Sergio Quezada Lopez, dressed in a blue and pink Multnomah County jail uniform, apologized to the family of Laurin Putnam for her 2012 overdose death and to his children and their mother in Mexico for not being able to provide for them....

Quezada Lopez is the third of seven people convicted on federal charges to be sentenced in Putnam's death. His brother, 40-year-old Gerardo Chalke Lopez, was sentenced Tuesday to 18 years in prison on the same charges: conspiracy to distribute heroin resulting in the death of another person and for illegal re-entry.

The brothers are required to together pay the Putnam family $1,670 in restitution.
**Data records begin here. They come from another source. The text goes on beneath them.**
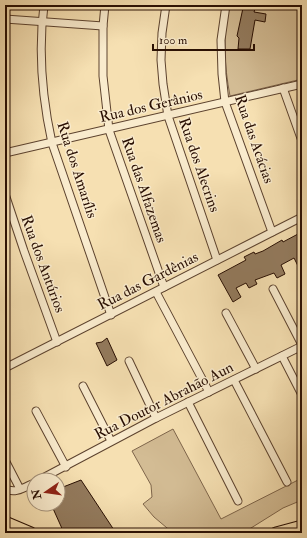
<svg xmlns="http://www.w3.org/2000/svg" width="307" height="538" font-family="'IM FELL Double Pica',serif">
<rect width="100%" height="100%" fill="#f6e0b2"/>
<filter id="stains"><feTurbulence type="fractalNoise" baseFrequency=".005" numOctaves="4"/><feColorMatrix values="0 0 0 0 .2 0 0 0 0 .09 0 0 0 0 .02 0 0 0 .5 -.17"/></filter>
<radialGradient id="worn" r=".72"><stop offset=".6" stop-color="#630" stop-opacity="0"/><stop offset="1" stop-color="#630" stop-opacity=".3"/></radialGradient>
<g fill="#d3bc94" stroke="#7e654b">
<path d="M229 5H302V79L230 96C224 64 223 37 229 5Z"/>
<path d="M173 429 221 519 302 478V500L283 508 243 533H173L154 517 143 504 152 497 151 485 132 451Z"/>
</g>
<g fill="#937b5e" stroke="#280e02">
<path d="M243 8 255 9 254 12 266 14 265 22 255 20 250 49H238L239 38 237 36Z"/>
<path d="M298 234 302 242V274L294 258 281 265 285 274 277 278 274 273 255 280 257 284 249 288 246 283 236 288 241 297 233 302 218 275 246 260 244 257 254 252 255 254 263 251 282 240 283 242Z"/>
<path d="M107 338 117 360 107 366 96 343 102 342Z"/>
<path d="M81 480 116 533H64L51 504H58V489Z"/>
</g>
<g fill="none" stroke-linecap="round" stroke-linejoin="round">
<g stroke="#5c422e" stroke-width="9">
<g id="minor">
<path d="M44 5C38 51 42 97 52 143L111 315"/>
<path d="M105 5 103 26V76L109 130 164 287"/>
<path d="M166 5 162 33 161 60 163 84 168 116 217 260"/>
<path d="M226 5 221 40 222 74 225 102 272 232"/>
<path d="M5 19 103 26"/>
<path d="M283 88 302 141"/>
<path d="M5 153 302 84"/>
<path d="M5 194 24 251 57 342"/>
<path d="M273 289 302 345"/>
<path d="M156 292 209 392"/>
<path d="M226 313 256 369"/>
<path d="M282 356 302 395"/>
<path d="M129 361 156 418"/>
<path d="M5 368 302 217"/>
<path d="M234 380 287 482"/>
<path d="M83 386 111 441"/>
<path d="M188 402 238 501"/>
<path d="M36 411 66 467"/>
<path d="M5 460 20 489"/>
<path d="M39 480 156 418 302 346"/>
<path d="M5 488C14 495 25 487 34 483"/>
</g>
</g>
<g stroke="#280e02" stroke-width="13">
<g id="primary">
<path d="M5 522 31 533"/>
<path d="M276 533 302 526"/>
</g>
</g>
<use href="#minor" stroke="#f9ebcd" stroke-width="7"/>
<use href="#primary" stroke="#f6e0b2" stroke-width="11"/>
</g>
<g text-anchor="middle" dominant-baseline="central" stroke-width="3" stroke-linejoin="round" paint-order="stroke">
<g font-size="15" fill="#280e02" stroke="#f9ebcd">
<text transform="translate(151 106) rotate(-13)">Rua dos Gerânios</text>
<text transform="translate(254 139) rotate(71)">Rua das Acácias</text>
<text transform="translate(199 165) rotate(71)">Rua dos Alecrins</text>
<text transform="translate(77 170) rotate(72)">Rua dos Amarílis</text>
<text transform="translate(144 190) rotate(71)">Rua das Alfazemas</text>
<text transform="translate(43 264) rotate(70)">Rua dos Antúrios</text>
<text transform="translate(148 281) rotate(-27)">Rua das Gardênias</text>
<text transform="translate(164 401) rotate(-27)">Rua Doutor Abrahão Aun</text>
</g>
</g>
<rect width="307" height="538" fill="none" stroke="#f6e0b2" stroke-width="20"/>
<rect x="6" y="6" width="295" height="526" fill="none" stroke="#280e02" stroke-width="2"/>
<rect x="10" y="10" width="287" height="518" fill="none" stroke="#280e02"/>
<g transform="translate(46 492) rotate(257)"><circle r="19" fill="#f9ebcd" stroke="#a5937c"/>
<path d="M0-3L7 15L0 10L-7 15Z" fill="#8f2418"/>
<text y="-6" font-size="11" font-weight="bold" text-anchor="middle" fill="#280e02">N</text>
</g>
<path d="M153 44v6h101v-6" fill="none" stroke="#280e02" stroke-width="2"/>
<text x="159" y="44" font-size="12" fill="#280e02" stroke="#f9ebcd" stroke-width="3" paint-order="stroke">100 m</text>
<rect width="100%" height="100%" filter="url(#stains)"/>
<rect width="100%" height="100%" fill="url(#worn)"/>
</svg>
They were prosecuted under the Len Bias law, named after a University of Maryland basketball player who died of a cocaine overdose in 1986. The law enables prosecutors to seek stiffer penalties against people involved in the distribution of a drug that leads to a fatal overdose.

Four days after Putnam was found dead in her Keizer apartment, authorities arrested at least half a dozen drug dealers ...
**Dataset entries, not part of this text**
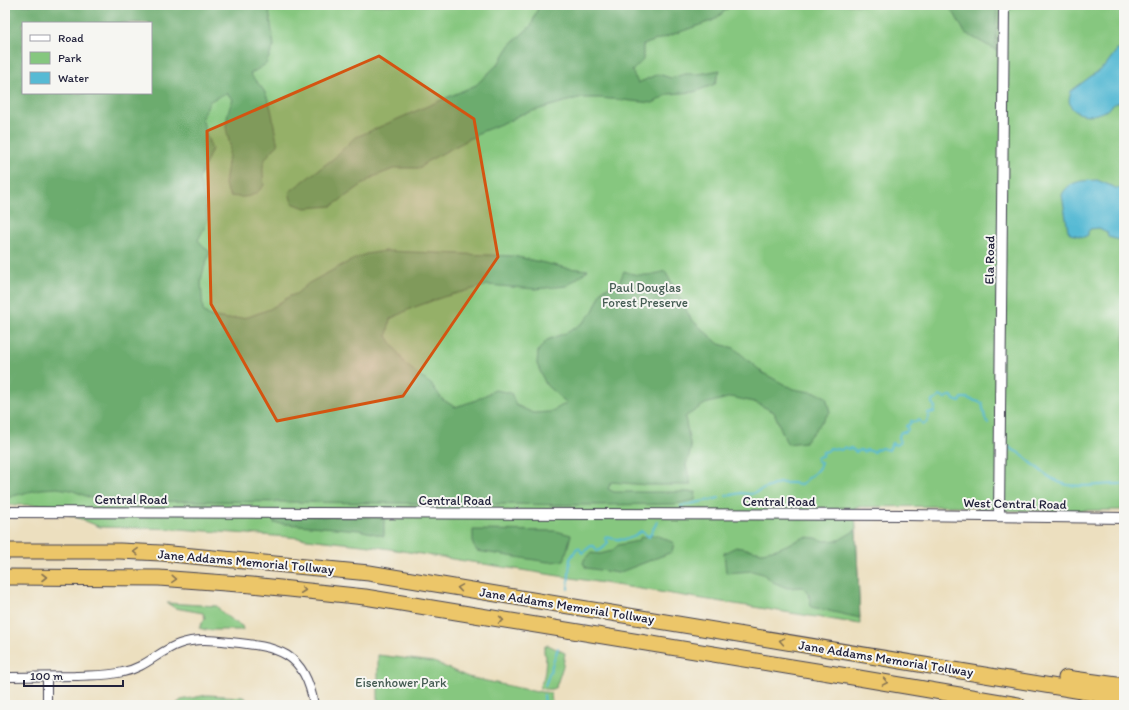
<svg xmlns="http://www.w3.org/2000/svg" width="1129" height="710" viewBox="0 0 1129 710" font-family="Itim,sans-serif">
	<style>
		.green { fill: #86c77f; stroke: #54745d; fill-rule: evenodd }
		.forest { fill: #6cac6e; stroke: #476754; fill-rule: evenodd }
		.water { fill: #56bad4; stroke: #3c6e88 }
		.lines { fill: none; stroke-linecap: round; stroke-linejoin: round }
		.stream { stroke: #56bad4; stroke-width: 2 }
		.minor-casing { stroke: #403e4f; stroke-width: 10 }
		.tertiary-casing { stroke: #403e4f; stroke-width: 12 }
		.motorway-casing { stroke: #403e4f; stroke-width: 17 }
		.minor { stroke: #fff; stroke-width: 8 }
		.tertiary { stroke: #fff; stroke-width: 10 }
		.motorway { stroke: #ecc669; stroke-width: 15 }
		.oneway { stroke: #877452 }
		.marked { fill: #d45411; fill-opacity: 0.2; stroke: #d45411; stroke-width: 3; stroke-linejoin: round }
		.labels { text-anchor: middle; stroke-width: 4; stroke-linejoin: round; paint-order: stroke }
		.street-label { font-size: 13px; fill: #22223b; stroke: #f6f6f2 }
		.park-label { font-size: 13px; fill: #455c53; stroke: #f6f6f2 }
	</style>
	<rect width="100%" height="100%" fill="#f6f6f2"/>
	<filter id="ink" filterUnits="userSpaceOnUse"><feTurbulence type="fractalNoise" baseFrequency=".025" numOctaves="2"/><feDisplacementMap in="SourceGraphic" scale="8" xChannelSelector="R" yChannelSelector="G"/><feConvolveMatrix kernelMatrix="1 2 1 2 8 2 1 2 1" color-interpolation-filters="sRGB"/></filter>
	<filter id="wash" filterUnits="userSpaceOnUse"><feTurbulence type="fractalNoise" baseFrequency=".012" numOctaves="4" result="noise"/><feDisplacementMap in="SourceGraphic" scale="16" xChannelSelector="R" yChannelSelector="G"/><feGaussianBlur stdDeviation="0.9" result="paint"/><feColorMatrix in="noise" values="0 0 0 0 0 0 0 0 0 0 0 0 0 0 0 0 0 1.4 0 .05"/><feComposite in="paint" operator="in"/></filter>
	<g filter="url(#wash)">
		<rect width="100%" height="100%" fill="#ecdfbf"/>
		<!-- green -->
		<path class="green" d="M5 5H1124V510L1010 511 956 506 855 507 860 624 371 546 289 537 179 529 100 527 47 505H5ZM23 23H151V93H23Z
			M167 603 217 606C223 615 233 621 242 626L243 630H206L199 628 205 618 203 613 175 608Z
			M548 645 565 653 563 666 556 687C552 690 547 690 541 688L540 685C546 677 545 665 546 656L544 653V647Z
			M378 655 434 662 468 677 537 692 538 691C542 693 547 691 551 694L552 703 554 705H378Z
			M207 695 243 697 255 705H175L181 700Z"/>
		<!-- forest -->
		<path class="forest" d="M5 5H266L269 10 274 46 266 64 250 74C255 81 263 87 266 95 274 111 273 128 278 145 261 161 262 162 264 185 254 198 246 198 230 196L225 185 230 146 226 127 228 112 233 99 226 93 210 101 202 117 206 134 212 149 199 179 205 201 208 221 198 240 205 248 210 252 204 268 201 280 203 311 210 316 227 319 248 317 270 309 290 296 296 294 309 283 344 264 366 254 385 251 513 256 567 268 588 270 567 286 535 289 488 285 443 297 412 308 390 319 387 336 405 364 432 385 442 399 455 407 474 401 495 390 511 393 516 405 533 413 550 412 567 403 546 385 537 364 538 351 547 340 568 332 584 322 593 311 603 289 619 283 624 271C639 277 650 276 665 271L691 319 719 344 734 348 763 373 793 389 817 393 826 397 830 412 805 442 787 444 774 412 754 402 731 397 705 404 685 417 691 449 686 465 691 485H647L611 482 608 489 614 492H696L695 500 676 504 593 505 186 501 103 503 71 490 57 488 41 489 13 496 5 499ZM23 23H151V93H23Z
			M538 5H732L714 20 643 45V60L632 71 638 83 658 74 671 78 685 74H699L720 70 715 84 694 92 669 94 653 103 600 98H578L519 115 513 119 476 134 475 137 467 139 466 141 426 162 421 168H396L373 177 332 206 305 208 292 203 289 192 334 158 354 138 476 85 498 64 511 44 531 26 538 8Z
			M946 5H997L996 50 965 33 954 13Z
			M275 516 384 517V536L359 530 274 523Z
			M473 530 556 531 571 535 564 561 548 562 477 551 473 545Z
			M856 530 860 618 811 607 809 594 803 587 787 588 773 582 763 574 752 571 726 573 724 553 736 547 762 552 777 549 805 537 816 538 825 541 839 540Z
			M656 535 674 543 672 552 618 573 586 568 583 563 585 558 591 553 600 554 612 551 618 545 638 541 641 537Z"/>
		<!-- water -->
		<path class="water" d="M1117 50H1124V101C1112 103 1114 106 1105 111 1095 117 1074 117 1070 104 1068 100 1070 95 1071 91L1105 66Z
			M1097 180 1116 188 1124 189V241L1108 237 1107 232 1099 228 1090 229 1088 232V235L1084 237 1070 234 1068 230 1062 195C1069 180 1083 181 1097 180Z"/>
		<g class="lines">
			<!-- stream -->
			<path class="stream" d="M1009 447C1013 451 1017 451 1022 455 1036 466 1049 481 1068 485 1086 488 1106 483 1124 484
				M726 496 741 493 751 494 779 483H794L797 485 804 483C809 475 818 474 821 463L817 460V457L822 456 823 452 828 451 830 448 841 450 845 447 848 449 851 448 856 452 861 450 863 452 867 450 874 452 876 449 878 450 881 448 889 450 892 443 896 445 900 442 899 436 901 432H906L908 429 906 426 910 424 911 421 916 422 919 420 923 424 926 423 929 417 928 413 934 412 935 407 932 403V401L935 400 940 396 945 398 949 396H952L954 400 960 402 962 398H966L982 403 985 418 988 423
				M681 506 719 498
				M568 589 570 559 577 548H579L582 553 591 546H594L597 551C601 551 606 546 608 542L605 539 606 537C621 541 628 541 641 531L649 537 657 522
				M545 686 558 648
				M544 695 545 705"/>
		</g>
	</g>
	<g filter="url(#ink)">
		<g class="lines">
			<!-- minor casing -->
			<g class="minor-casing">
				<path id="minor" d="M5 677C28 677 51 676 75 676 91 675 107 676 123 672 145 668 159 651 179 644 195 638 214 640 230 642 278 647 305 651 314 705
					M47 677V705"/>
			</g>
			<!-- tertiary casing -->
			<g class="tertiary-casing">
				<path id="tertiary" d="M5 512 906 515 1124 518
					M999 516 1004 5"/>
			</g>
			<!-- motorway casing -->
			<g class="motorway-casing">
				<path id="motorway" d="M5 551H120L161 553 369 573 1124 698
					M5 577 159 578 252 585 365 597 847 676 1018 705
					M1066 678 1124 686"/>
			</g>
			<!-- minor -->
			<use href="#minor" class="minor"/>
			<!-- tertiary -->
			<use href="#tertiary" class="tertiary"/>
			<!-- motorway -->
			<use href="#motorway" class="motorway"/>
		</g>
		<!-- one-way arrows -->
		<defs><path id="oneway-chevron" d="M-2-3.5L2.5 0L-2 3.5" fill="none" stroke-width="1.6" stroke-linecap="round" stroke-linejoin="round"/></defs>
		<g class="oneway">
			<use href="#oneway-chevron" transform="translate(136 552) rotate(-178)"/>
			<use href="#oneway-chevron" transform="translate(44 577)"/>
			<use href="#oneway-chevron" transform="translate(174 579) rotate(4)"/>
			<use href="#oneway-chevron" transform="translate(460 588) rotate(-171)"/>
			<use href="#oneway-chevron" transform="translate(303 590) rotate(6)"/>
			<use href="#oneway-chevron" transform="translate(501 620) rotate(9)"/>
			<use href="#oneway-chevron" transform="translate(782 641) rotate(-170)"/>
			<use href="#oneway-chevron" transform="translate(885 682) rotate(10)"/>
		</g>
	</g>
	<!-- marked area -->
	<path class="marked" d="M379 56 474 119 498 257 403 396 277 421 211 304 207 131Z"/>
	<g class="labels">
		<!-- street labels -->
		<g class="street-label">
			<text transform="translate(989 260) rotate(-89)" y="5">Ela Road</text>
			<text x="131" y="504">Central Road</text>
			<text x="455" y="505">Central Road</text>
			<text x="779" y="506">Central Road</text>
			<text transform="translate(1015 503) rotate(1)" y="5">West Central Road</text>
			<text transform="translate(246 561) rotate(5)" y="5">Jane Addams Memorial Tollway</text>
			<text transform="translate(567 605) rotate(9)" y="5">Jane Addams Memorial Tollway</text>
			<text transform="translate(886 658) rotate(9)" y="5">Jane Addams Memorial Tollway</text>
		</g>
		<!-- park labels -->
		<g class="park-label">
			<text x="645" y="292">Paul Douglas<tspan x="645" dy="15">Forest Preserve</tspan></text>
			<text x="401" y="687">Eisenhower Park</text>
		</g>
	</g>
	<!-- margin -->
	<rect width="1129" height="710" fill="none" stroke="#f6f6f2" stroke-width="20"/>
	<!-- legend -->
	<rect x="22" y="22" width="130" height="72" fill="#f6f6f2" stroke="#a1a1a9"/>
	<rect x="30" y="35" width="20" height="6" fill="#ffffff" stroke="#a1a1a9"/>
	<text x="58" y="42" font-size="12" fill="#22223b">Road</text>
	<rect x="30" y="52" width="20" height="12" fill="#86c77f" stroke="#a1a1a9"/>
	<text x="58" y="62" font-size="12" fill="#22223b">Park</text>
	<rect x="30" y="72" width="20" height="12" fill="#56bad4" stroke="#a1a1a9"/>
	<text x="58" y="82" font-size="12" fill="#22223b">Water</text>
	<!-- scale -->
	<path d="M24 680v6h99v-6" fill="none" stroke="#22223b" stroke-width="2"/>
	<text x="30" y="680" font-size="12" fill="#22223b" stroke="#f6f6f2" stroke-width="3" paint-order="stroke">100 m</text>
</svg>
Putnam was a West Salem high school graduate whose addiction to painkillers from a back injury while playing softball eventually led to heroin use, prosecutors said.

Jose Aldana Soto, 33, was sentenced on April 8 to three years and 10 months in prison for his role in Putnam's death.

The remaining four defendants, Christopher Wood Jr., Rigoberto "Jose" Romo Gonzalez, Julian Hernandez Castillo and Carlos "Braulio" Acosta Mendoza, also have pleaded guilty to charges linked to her death. Their sentencings are set later this year.

Quezada Lopez has been deported to Mexico four times since 2000...

He had planned to permanently stay with his wife and two children when he returned to Mexico in 2009, but money troubles led to him come back across the border at his older brother's suggestion, according to a sentencing memo written by his attorney, Ryan Scott...

Scott had requested 10 years in prison and prosecutors asked for 17 years...

"I do sincerely wish that after you serve your time and repay your debt to society that you are able to turn your life around and lead a law-abiding life," Simon said.

After the hearing, Ron Putnam said he will return to court in May for the sentencing of the next defendant in his daughter's death.

"None of this is going to bring her back, but it's nice to see this coming to an end," he said.